» Given passage:
Charlotte Ward: 12:43
Let’s do a whole other episode. Give us the headline.
Nate Brown: 12:48
But what one of the things that I would tell that person is tap into what I’ve been calling wild sentiment. So wild sentiment is is how customers think and feel about you just out in the world. And organizations are still too dependent on structured channels. And and structured channels have gotten better, Charlotte. I mean, we’re not as dependent on surveys anymore, and there’s there’s a time and a place for a good survey.
Charlotte Ward: 13:16
uh-huh.
Nate Brown: 13:16
But we we have these elevated structured channels of our own community function that we’ve built, of a customer advisory board. You know, things like that are really effective. But even still, on average, like 80% of brand perception information, customer feedback that’s available is out in the wild, places like Reddit and YouTube and third-party communities and social reviews and conversations that are going on in an unstructured way. So, how, Charlotte, do we listen well to all these wild sentiment conversations so that we can really understand and know how our customers think and feel about it?
Charlotte Ward: 13:59
So, actually getting out there and maybe even uh um to your point, like uh not making a struct a structured approach, but just putting the legwork in, doing the equivalent of, you know, walking around the shop floor or whatever, the, you know, and just listening, listening, going right, going through forums, going through all of those freeform. Yeah.
Nate Brown: 14:21
But the courageous part is walking on somebody else’s shop floor. It’s no longer your shop floor.
Charlotte Ward: 14:27
Yeah, yeah.
Nate Brown: 14:28
If you think about Charlotte, I mean, think about how much different it is, the the front door to resolutions. If you think about when you have a problem now, like I’ve got this beautiful 5D Mark IV in front of me. Let’s say I’ve got a problem with it connecting my external flash to the camera, the lens isn’t connecting. Back in the day, I’d be I’d be going to the Canon website or I’d be doing a Canon live chat or or trying to call Canon to fix my problem with that camera. I’m not going to do that anymore. I I’m using an AI-enabled search engine. And what’s that’s giving me, it’s giving me user testimonials of how they’ve solved this problem. It’s giving me this wonderful video that I should watch. It’s giving me a step-by-step guide that it collected from five or six different sources, but it knows this is how I can ultimately solve that problem.
Charlotte Ward: 15:23
Yeah.

» Tasks to perform:
a: Transcribe the section of the customer sentiment conversation that opens with the words containing "Charlotte Ward: 13:59" and closes with "your shop floor.".
b: Write the next part of the customer sentiment conversation, picking up after its final line.
The records that come next have no connection to the conversation about customer sentiment.

» Input data:
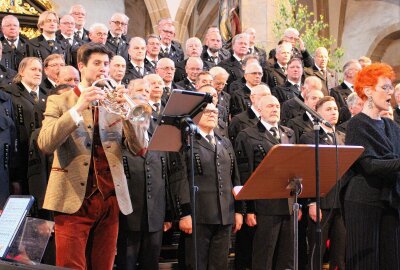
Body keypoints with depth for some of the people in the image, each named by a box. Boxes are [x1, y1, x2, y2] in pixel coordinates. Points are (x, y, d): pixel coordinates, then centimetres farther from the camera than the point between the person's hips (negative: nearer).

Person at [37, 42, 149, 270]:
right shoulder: (60, 101, 6)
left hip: (111, 199, 3)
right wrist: (78, 108, -19)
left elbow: (140, 149, 2)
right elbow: (45, 144, -12)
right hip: (74, 199, -3)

» Task answers:
a:
Charlotte Ward: 13:59
So, actually getting out there and maybe even uh um to your point, like uh not making a struct a structured approach, but just putting the legwork in, doing the equivalent of, you know, walking around the shop floor or whatever, the, you know, and just listening, listening, going right, going through forums, going through all of those freeform. Yeah.
Nate Brown: 14:21
But the courageous part is walking on somebody else’s shop floor. It’s no longer your shop floor.

b:
Nate Brown: 15:24
So, I mean, as a consumer, as a customer, I’m no longer going directly to the brand in many cases to resolve my problems. And in these same places, out there in the wild, this is where brand perception is being articulated. And we as VOC program managers, we’ve got to be out there capable of bringing that information back in, centralizing it with our structured data and being able to show the organization this is what our customers think and feel about us today. This is our biggest opportunity to improve the experience in a way that’s generally going to generate additional revenue for the business.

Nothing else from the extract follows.